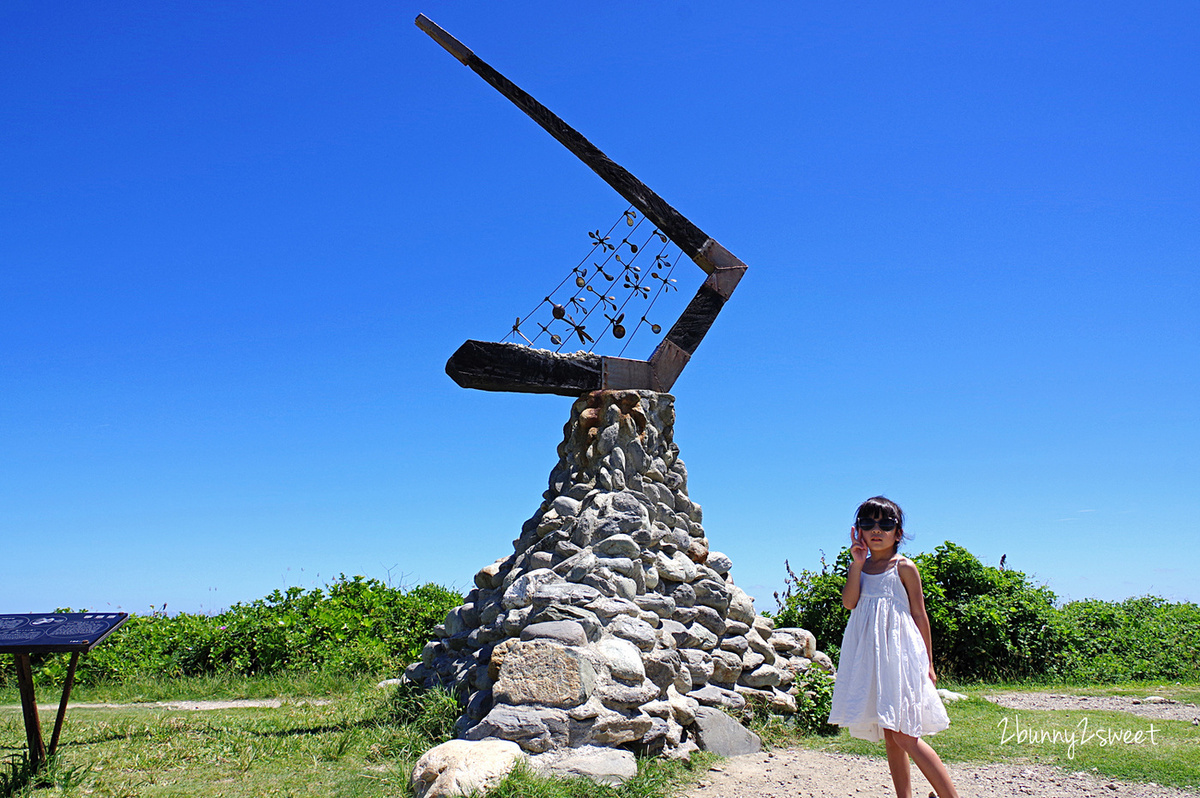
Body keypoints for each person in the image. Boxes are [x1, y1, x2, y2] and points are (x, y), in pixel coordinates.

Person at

+++++

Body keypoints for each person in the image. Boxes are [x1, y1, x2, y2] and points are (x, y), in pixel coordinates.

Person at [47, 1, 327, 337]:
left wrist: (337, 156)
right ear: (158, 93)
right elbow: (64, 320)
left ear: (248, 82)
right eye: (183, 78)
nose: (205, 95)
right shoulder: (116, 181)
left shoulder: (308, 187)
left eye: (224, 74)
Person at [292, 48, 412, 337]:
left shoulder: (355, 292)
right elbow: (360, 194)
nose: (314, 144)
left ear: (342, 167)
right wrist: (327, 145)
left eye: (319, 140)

+++++

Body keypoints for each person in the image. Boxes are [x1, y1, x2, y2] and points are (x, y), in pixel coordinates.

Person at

+++++

WORK INSTRUCTION: Working from the material above, restate word for word the lines between the line with "nose: (205, 95)" and the line with "left eye: (319, 140)", both included, and only those.

OUTPUT BELOW:
nose: (205, 95)
right shoulder: (116, 181)
left shoulder: (308, 187)
left eye: (224, 74)
Person at [292, 48, 412, 337]:
left shoulder: (355, 292)
right elbow: (360, 194)
nose: (314, 144)
left ear: (342, 167)
right wrist: (327, 145)
left eye: (319, 140)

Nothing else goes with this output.